I also have Styles: Heading1, Heading2, Heading3. Only after creating styles named like that I can make Word detect heading styles and auto create that navigation capable document.
Yes, the Word navigation feature requires “heading 1”, “heading 2” styles to build a list. The best way of doing this in Scrivener is to create those styles in the Styles compile format option pane (close to where you set up Separators), with the look you want in the mock editor below, and then go into each Layout and make sure to assign those styles to the heading in the Section Layouts: Formatting area.
It’s a good idea to check any format you make and ensure styles are assigned to headings in Section Layouts, if you rely upon document navigation. None of our built-in formats assign them by default, but a number are already set up so you easily can (they will have Header 1 set up to match how headings look, etc.).
I understand this is not recommended but for example as I´m outlining my document I´d like to have the ability to insert page breaks at will to remind me of content I would like to write.

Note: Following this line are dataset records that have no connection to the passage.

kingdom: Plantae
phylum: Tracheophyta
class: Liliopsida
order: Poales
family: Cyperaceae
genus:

Something to consider is that Section Types are not purely level based. If you open the Inspector to the Metadata tab, you’ll find a dropdown that shows the current level-based section type assignment. You can use that to manually assign one instead. What I’m thinking here is that if you have 80% of your content meant to print in a flowing manner from one page to the next, but 20% should have page breaks (for workflow reasons or whatever), then creating a “Working Content” section type that you can manually assign, and then set up with its own Layout that has a page break, might be a better course of action than inserting them manually.
The nice thing about that particular approach, particularly for how it sounds like you are using them, is that marking things meaningfully like that makes it easier to find things like that while you’re working.
Consider for example clicking the Project Search button in the toolbar and typing in, “Working Content”, and clicking the magnifying glass icon, setting the search scope to “Section Type”. Now you have a todo list of areas marked as needing work. But you can even just sort by the Section Type column in the outliner to bring them all to the top.
But in the end, like I say, we have the command to insert them manually for a reason—not everything fits into a logical hole, some pegs are square. If you need, it you should be able to use it. I don’t really know why it’s not working for you. Maybe try RTF instead of DOCX as the file format—both work fine for me in LibreOffice though.